** MATERIAL TO PROCESS follows **

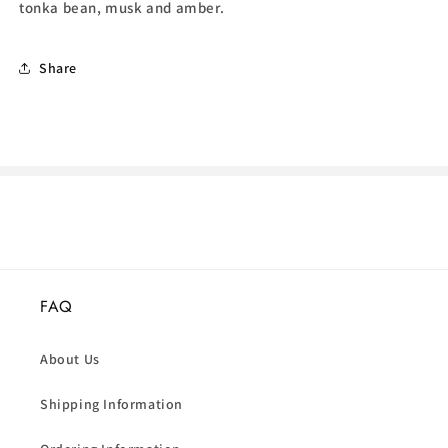
tonka bean, musk and amber.
Share
FAQ
About Us
Shipping Information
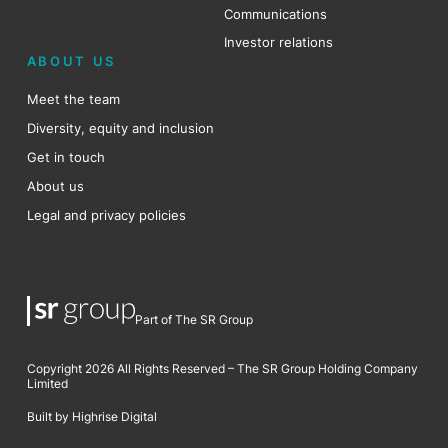
Communications
Investor relations
ABOUT US
Meet the team
Diversity, equity and inclusion
Get in touch
About us
Legal and privacy policies
Part of The SR Group
Copyright 2026 All Rights Reserved – The SR Group Holding Company
Limited
Built by Highrise Digital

** End of MATERIAL TO PROCESS **

EXERCISE AIM
Print the text lines of all the records above without any changes, and leave out the pictures.

WRITTEN SOLUTION
tonka bean, musk and amber.
Share
FAQ
About Us
Shipping Information
Communications
Investor relations
ABOUT US
Meet the team
Diversity, equity and inclusion
Get in touch
About us
Legal and privacy policies
Part of The SR Group
Copyright 2026 All Rights Reserved – The SR Group Holding Company
Limited
Built by Highrise Digital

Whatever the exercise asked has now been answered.